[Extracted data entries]
*** Begin section ***
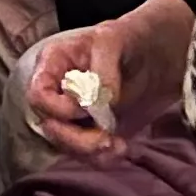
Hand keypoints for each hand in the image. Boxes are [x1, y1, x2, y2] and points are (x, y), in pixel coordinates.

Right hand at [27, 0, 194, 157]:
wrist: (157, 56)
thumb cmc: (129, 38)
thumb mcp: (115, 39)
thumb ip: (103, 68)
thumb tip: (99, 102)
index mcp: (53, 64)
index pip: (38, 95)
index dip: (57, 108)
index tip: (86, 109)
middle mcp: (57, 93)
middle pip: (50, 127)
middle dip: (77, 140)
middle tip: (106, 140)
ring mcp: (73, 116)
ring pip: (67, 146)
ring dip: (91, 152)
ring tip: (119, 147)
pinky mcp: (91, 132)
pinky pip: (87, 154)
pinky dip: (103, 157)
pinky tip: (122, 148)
*** End section ***
*** Begin section ***
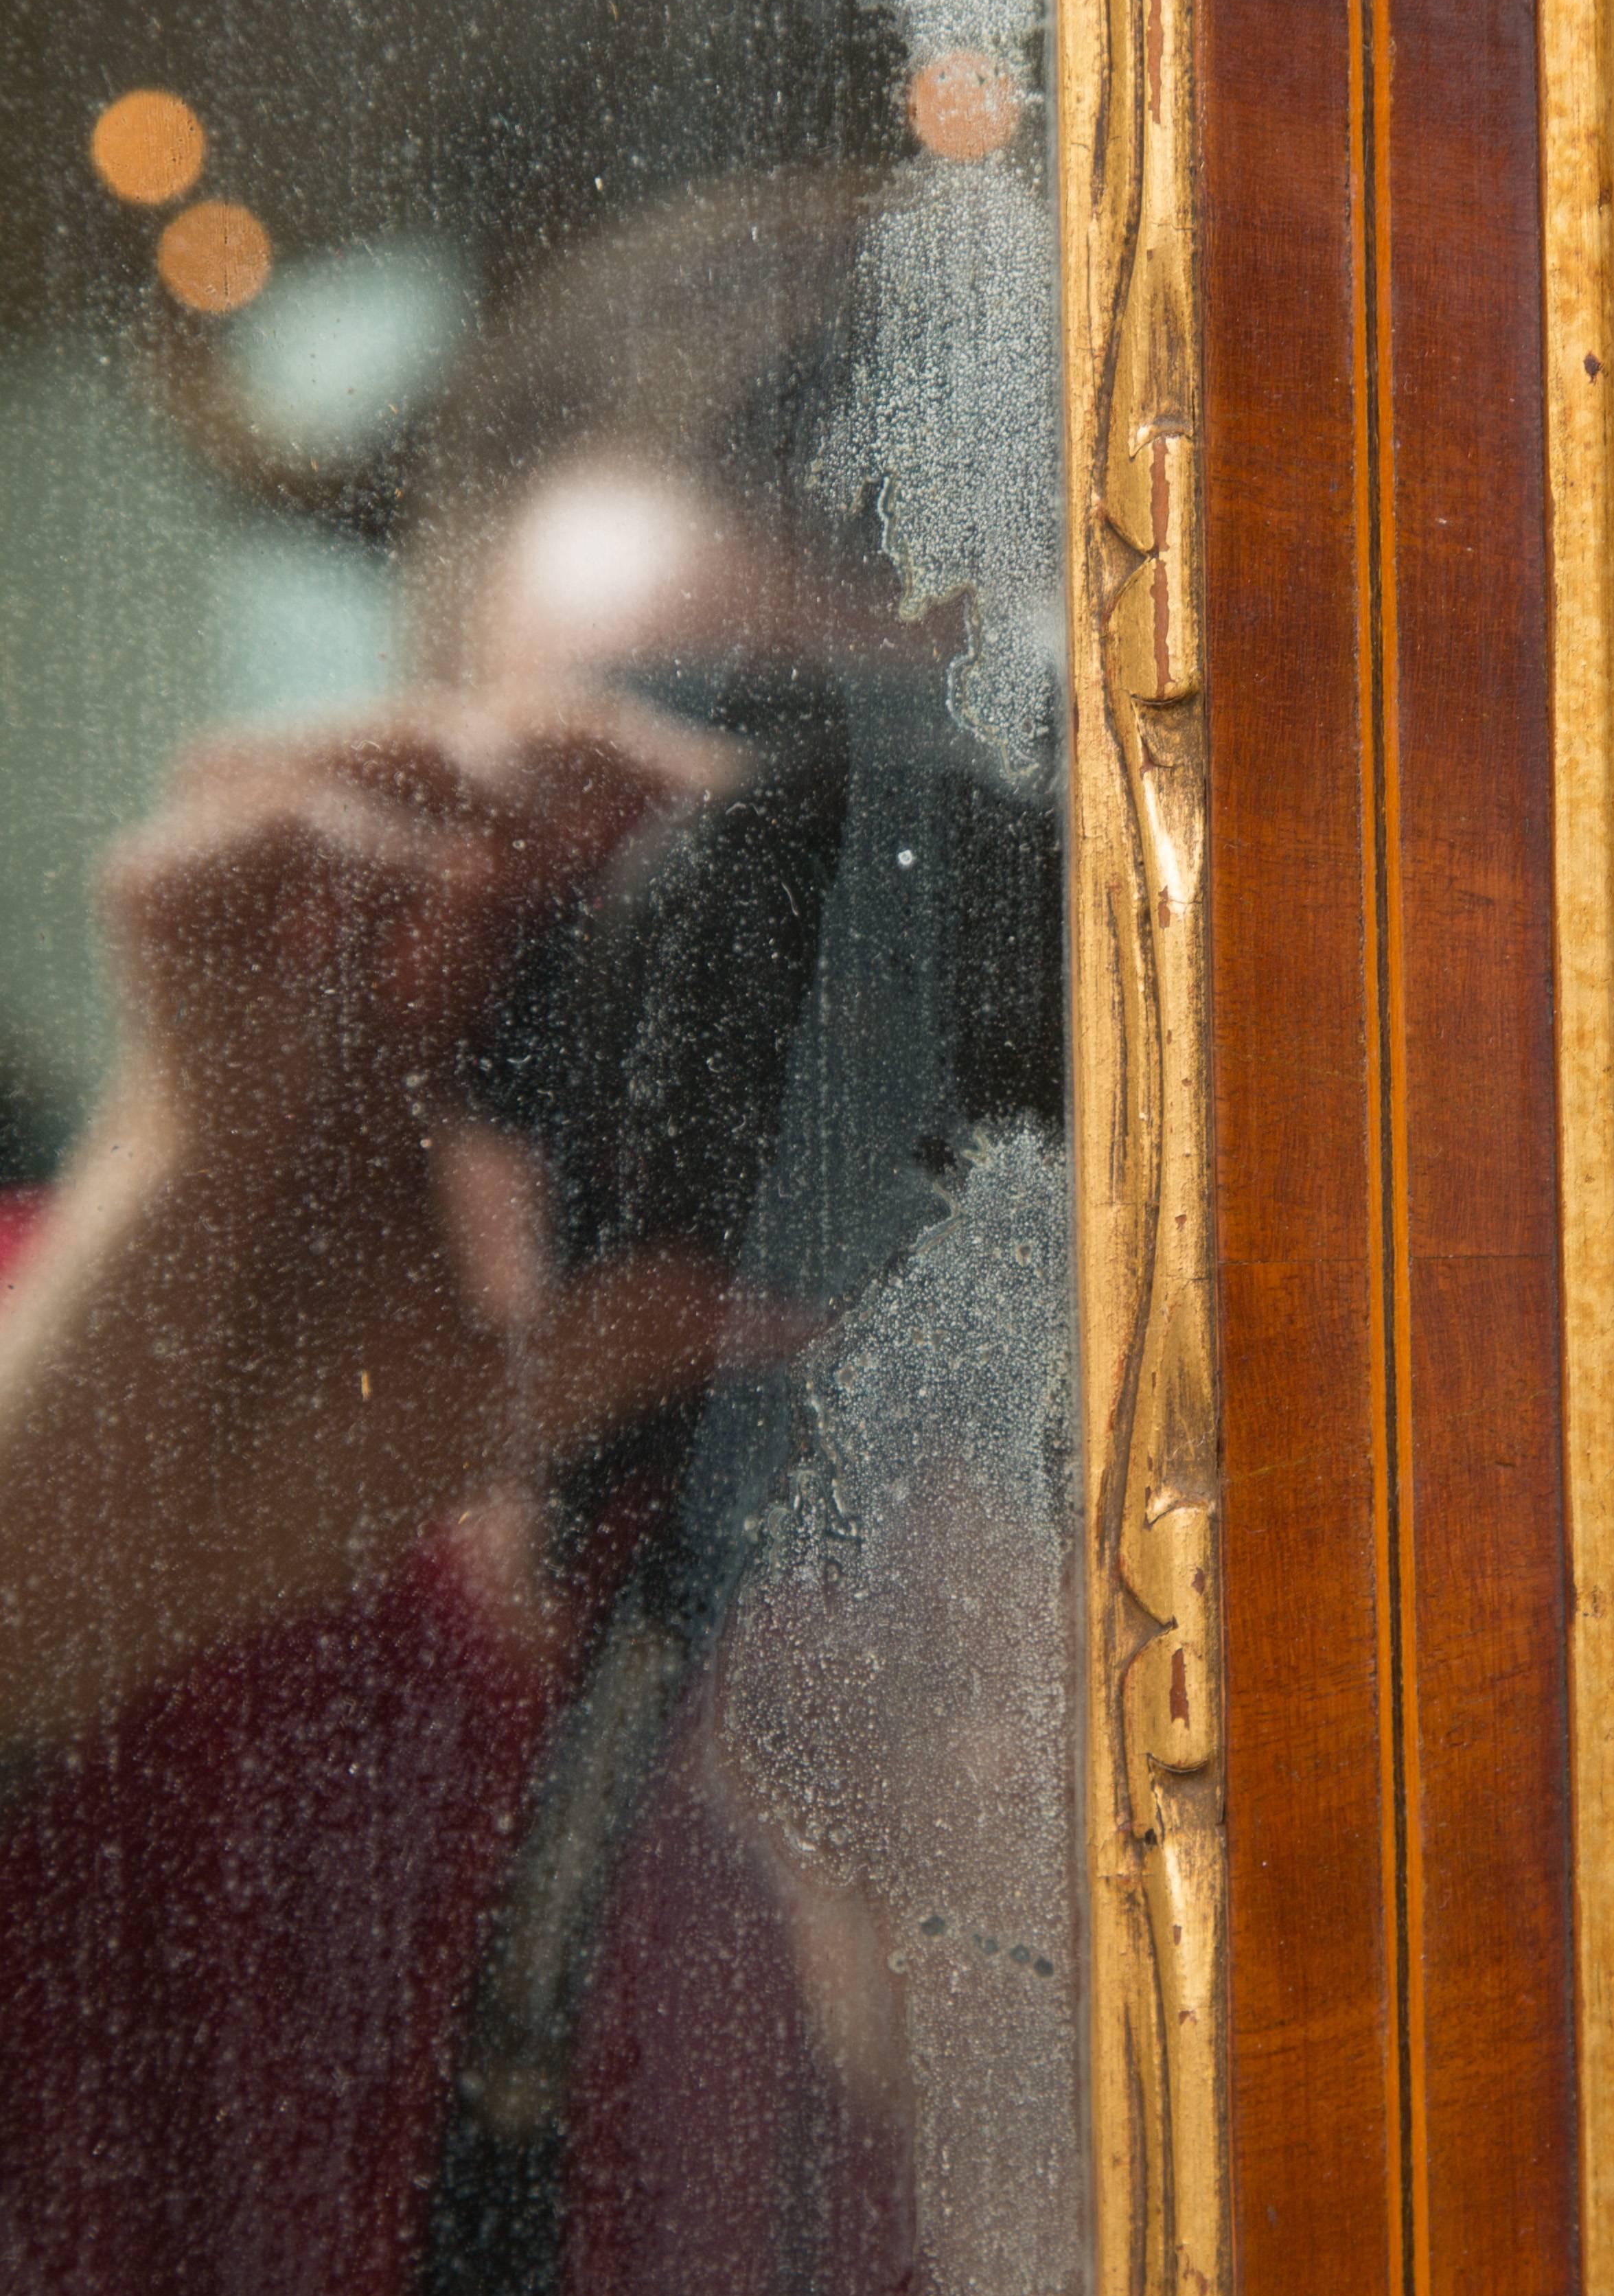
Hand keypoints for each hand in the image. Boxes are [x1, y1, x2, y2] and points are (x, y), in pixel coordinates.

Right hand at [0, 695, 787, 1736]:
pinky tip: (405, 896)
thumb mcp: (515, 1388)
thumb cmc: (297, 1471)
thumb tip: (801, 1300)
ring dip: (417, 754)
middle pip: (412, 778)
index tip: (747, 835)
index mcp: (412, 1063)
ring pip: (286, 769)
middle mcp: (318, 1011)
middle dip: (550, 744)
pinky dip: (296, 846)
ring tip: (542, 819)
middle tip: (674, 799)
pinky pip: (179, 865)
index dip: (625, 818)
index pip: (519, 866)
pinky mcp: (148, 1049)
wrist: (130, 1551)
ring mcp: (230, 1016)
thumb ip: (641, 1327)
*** End section ***
• TASK REQUIREMENTS:
The line above containing "middle dip: (550, 744)", the line containing "thumb ip: (641, 1327)", and every line between them are to be transcribed exactly; no other line is wanted.

• OUTPUT FOR THIS EXERCISE:
middle dip: (550, 744)
pinky dip: (296, 846)
ring tip: (542, 819)
middle tip: (674, 799)
pinky pip: (179, 865)
index dip: (625, 818)
index pip: (519, 866)
pinky mcp: (148, 1049)
wrist: (130, 1551)
ring mcp: (230, 1016)
thumb ip: (641, 1327)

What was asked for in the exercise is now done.